The only thing they seemed to avoid was death, as a redheaded woman stopped running, flipped open her cell, and started dialing.
"Hahahahahahaha!!!! You shoulda seen ya fuckin' face, sun!" Sy squawked. Mease realized his brother was not only late, but joking with antics Mease hated with a passion.
"Yo, is you fuckin' crazy? I almost killed people, almost killed us!"
Sy giggled at his brother's reaction to impending death, but he could tell Mease had been pushed beyond the edge.
"Word to mother, I should pull over and take your stupid ass out myself! Where you goin', sun? Cuz I'ma drop ya crazy ass off e-mediate-ly!" Mease proclaimed.
"I'ma go uptown real quick and git right."

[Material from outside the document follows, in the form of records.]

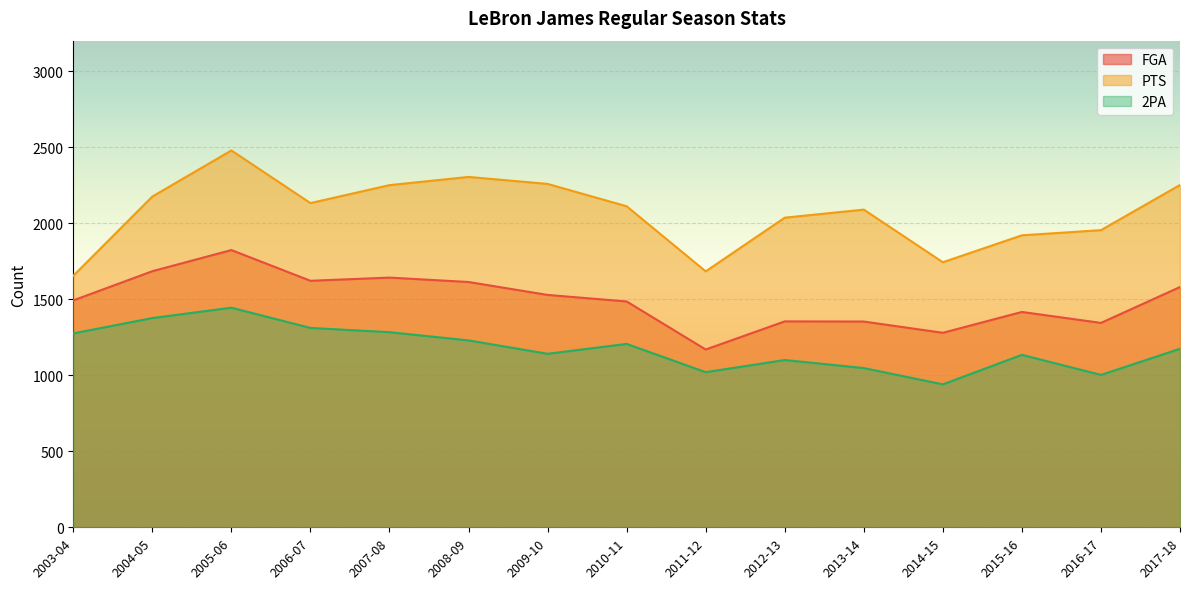

What is the sum of all PTS values?

31038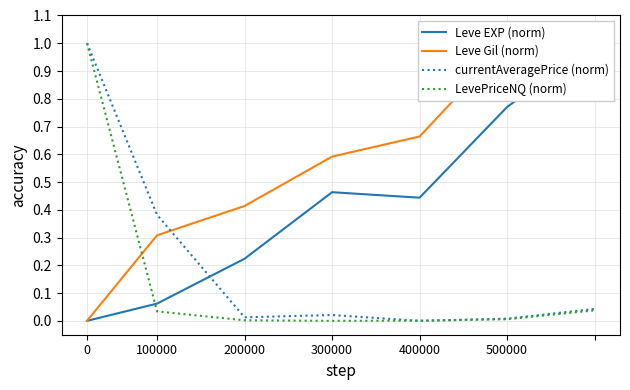

How many values in the LevePriceNQ (norm) series exceed 0?

6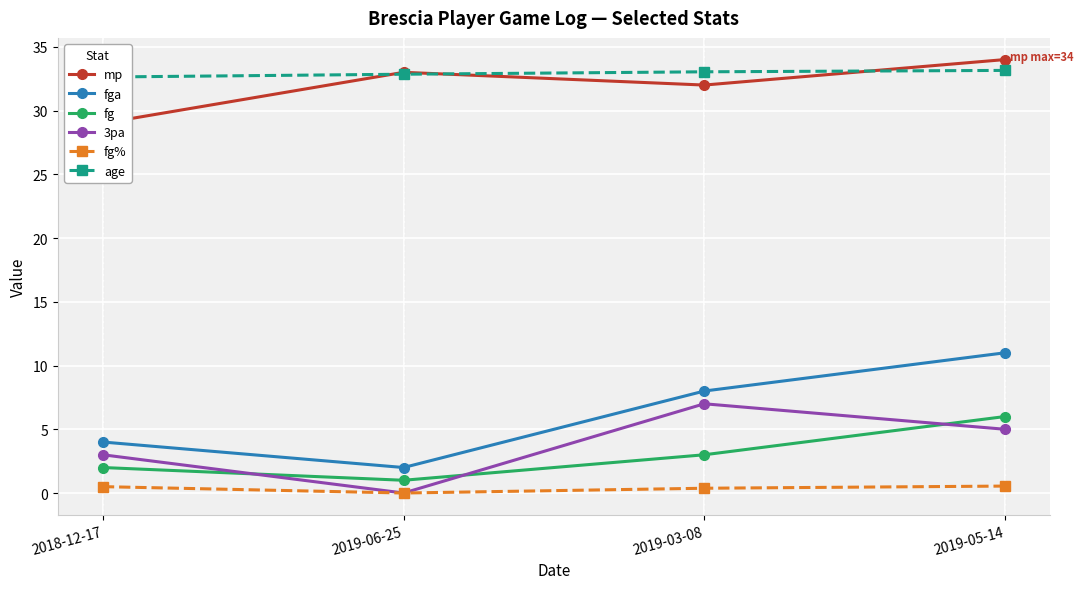

List the labels in order of mp value, smallest first.

2018-12-17, 2019-03-08, 2019-06-25, 2019-05-14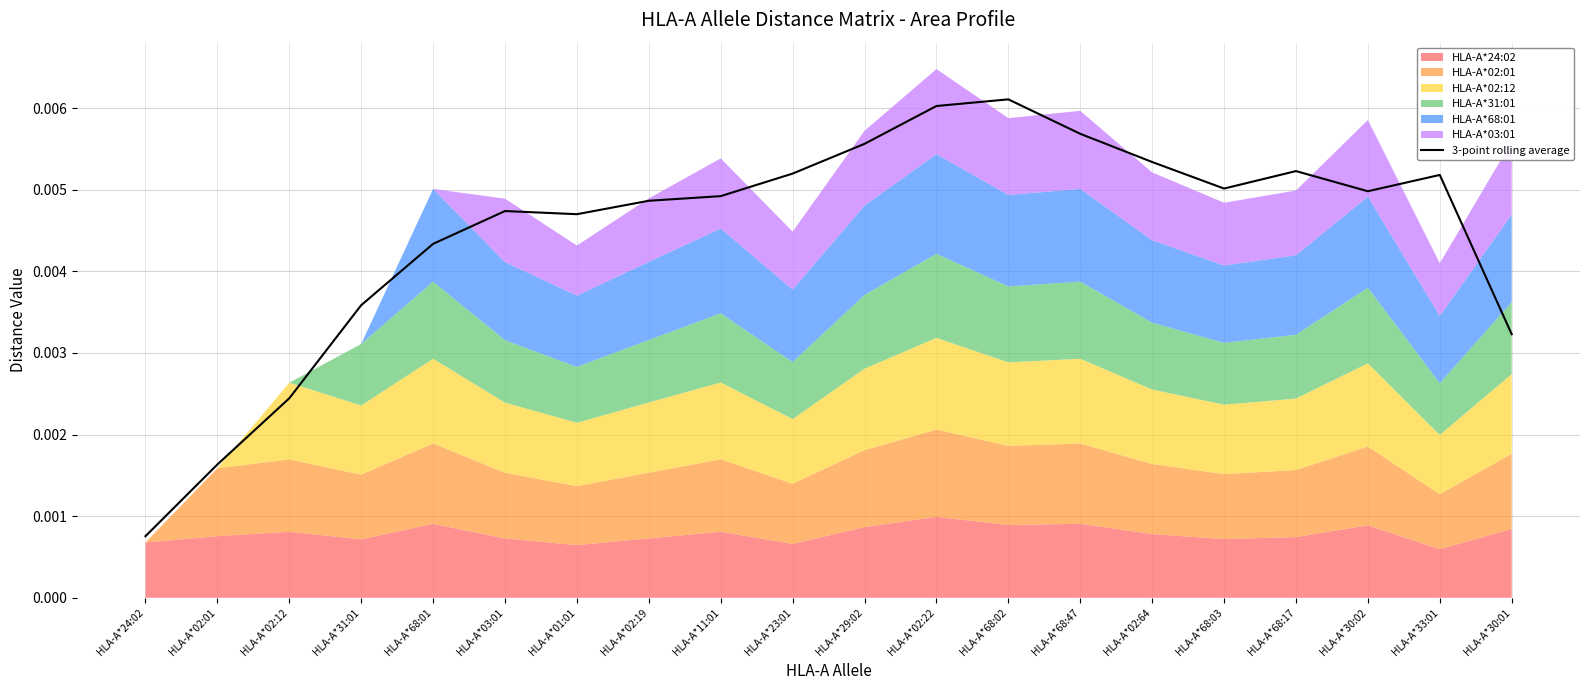

Count the values in the range 0 to 1.

20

"Yeah, a'ight," Mease said as he switched lanes, speedballing up the West Side Highway, hoping no police had seen his jeep or license plate. Little did Mease know that po-lice would be the least of his worries.
* * *
The brisk winter wind blew party fliers across the windshield. Sy jumped, coughing up chronic smoke. Mease slowly turned his head. They were sitting in the jeep a couple blocks away from The Tunnel. A few blocks off the West Side Highway—and the water—it was no wonder the wind curled in the quick of this night. It was cool, though . . . all Mease had to do was push the button on the dashboard to adjust the climate control, and all indications of frío in the Land Cruiser were nil. Problem was, Mease was so damn high and that button was so damn far away . . . when he reached for it, he could hear the ticking sound like when the Six Million Dollar Man flexed his bionic muscles to make some superhuman physical movement.